_Exercise details_
Give an exact copy of the lines from the beginning of the listing below to the "比如说NFT（交易方式）、w" line, inclusive.

_Records_
....................

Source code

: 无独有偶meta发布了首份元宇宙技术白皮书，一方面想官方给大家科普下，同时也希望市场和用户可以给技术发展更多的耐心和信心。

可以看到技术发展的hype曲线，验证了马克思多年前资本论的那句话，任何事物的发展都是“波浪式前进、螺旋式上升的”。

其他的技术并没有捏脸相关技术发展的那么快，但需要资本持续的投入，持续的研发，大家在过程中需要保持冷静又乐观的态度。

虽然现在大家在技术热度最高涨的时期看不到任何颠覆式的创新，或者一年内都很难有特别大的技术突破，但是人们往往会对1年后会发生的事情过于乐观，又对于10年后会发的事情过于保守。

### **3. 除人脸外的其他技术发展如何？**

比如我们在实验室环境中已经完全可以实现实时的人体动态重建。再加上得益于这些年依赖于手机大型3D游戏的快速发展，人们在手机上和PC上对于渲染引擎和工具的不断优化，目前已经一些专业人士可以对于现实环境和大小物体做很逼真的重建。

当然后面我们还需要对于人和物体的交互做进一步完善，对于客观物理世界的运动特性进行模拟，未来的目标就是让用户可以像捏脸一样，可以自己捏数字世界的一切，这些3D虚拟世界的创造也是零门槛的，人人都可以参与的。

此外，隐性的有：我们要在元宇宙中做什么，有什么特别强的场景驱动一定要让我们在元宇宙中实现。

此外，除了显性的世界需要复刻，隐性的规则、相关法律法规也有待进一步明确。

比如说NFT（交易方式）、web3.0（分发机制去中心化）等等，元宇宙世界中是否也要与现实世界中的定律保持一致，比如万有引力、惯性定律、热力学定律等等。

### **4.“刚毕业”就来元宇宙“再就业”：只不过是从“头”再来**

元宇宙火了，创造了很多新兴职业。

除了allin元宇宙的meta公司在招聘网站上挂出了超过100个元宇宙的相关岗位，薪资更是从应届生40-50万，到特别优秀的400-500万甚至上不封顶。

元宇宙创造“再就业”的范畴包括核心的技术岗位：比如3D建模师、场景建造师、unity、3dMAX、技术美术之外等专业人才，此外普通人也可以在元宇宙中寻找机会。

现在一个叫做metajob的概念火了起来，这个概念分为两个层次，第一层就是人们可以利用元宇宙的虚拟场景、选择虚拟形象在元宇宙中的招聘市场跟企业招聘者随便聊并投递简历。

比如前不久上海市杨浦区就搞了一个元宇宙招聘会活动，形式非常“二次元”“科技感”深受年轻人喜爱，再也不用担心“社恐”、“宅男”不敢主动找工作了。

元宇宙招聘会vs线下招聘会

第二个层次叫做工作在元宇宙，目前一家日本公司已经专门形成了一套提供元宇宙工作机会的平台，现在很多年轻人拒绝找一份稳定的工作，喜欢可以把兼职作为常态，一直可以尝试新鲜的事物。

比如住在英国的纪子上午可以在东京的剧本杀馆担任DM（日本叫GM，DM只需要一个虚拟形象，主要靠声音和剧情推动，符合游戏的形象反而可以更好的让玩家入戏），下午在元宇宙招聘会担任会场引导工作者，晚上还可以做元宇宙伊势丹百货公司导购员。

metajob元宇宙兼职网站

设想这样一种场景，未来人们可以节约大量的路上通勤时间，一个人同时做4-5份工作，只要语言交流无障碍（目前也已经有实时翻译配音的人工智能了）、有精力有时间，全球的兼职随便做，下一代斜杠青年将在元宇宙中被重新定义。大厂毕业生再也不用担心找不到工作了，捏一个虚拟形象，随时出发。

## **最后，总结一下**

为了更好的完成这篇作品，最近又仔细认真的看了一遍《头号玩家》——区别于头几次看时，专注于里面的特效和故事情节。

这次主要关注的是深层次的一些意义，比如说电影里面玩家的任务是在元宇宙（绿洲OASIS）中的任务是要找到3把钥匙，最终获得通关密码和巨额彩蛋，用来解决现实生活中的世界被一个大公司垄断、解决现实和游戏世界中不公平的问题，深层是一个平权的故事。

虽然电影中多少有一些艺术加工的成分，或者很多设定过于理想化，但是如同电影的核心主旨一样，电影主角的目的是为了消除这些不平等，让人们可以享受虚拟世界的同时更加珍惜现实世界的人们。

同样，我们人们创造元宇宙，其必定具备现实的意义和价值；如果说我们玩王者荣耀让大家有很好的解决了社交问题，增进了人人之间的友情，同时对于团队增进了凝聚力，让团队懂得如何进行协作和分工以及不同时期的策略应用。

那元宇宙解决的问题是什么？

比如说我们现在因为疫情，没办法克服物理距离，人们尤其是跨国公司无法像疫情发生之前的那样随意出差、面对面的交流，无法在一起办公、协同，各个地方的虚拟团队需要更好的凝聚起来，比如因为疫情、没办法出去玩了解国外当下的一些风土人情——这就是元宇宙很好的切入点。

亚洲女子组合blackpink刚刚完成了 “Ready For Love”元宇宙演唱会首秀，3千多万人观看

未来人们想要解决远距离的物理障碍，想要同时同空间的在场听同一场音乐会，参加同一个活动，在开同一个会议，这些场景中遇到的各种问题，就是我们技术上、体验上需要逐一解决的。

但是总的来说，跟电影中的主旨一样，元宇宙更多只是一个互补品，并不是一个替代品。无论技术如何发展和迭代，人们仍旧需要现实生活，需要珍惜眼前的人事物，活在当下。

....................

_Solved problem_
Source code

: 无独有偶meta发布了首份元宇宙技术白皮书，一方面想官方给大家科普下，同时也希望市场和用户可以给技术发展更多的耐心和信心。

可以看到技术发展的hype曲线，验证了马克思多年前资本论的那句话，任何事物的发展都是“波浪式前进、螺旋式上升的”。

其他的技术并没有捏脸相关技术发展的那么快，但需要资本持续的投入，持续的研发，大家在过程中需要保持冷静又乐观的态度。

虽然现在大家在技术热度最高涨的时期看不到任何颠覆式的创新，或者一年内都很难有特别大的技术突破，但是人们往往会对1年后会发生的事情过于乐观，又对于10年后会发的事情过于保守。

### **3. 除人脸外的其他技术发展如何？**

比如我们在实验室环境中已经完全可以实现实时的人体动态重建。再加上得益于这些年依赖于手机大型3D游戏的快速发展，人们在手机上和PC上对于渲染引擎和工具的不断优化，目前已经一些专业人士可以对于现实环境和大小物体做很逼真的重建。

当然后面我们还需要对于人和物体的交互做进一步完善，对于客观物理世界的运动特性进行模拟，未来的目标就是让用户可以像捏脸一样，可以自己捏数字世界的一切，这些3D虚拟世界的创造也是零门槛的，人人都可以参与的。

此外，隐性的有：我们要在元宇宙中做什么，有什么特别强的场景驱动一定要让我们在元宇宙中实现。

此外，除了显性的世界需要复刻，隐性的规则、相关法律法规也有待进一步明确。

比如说NFT（交易方式）、web3.0（分发机制去中心化）等等，元宇宙世界中是否也要与现实世界中的定律保持一致，比如万有引力、惯性定律、热力学定律等等。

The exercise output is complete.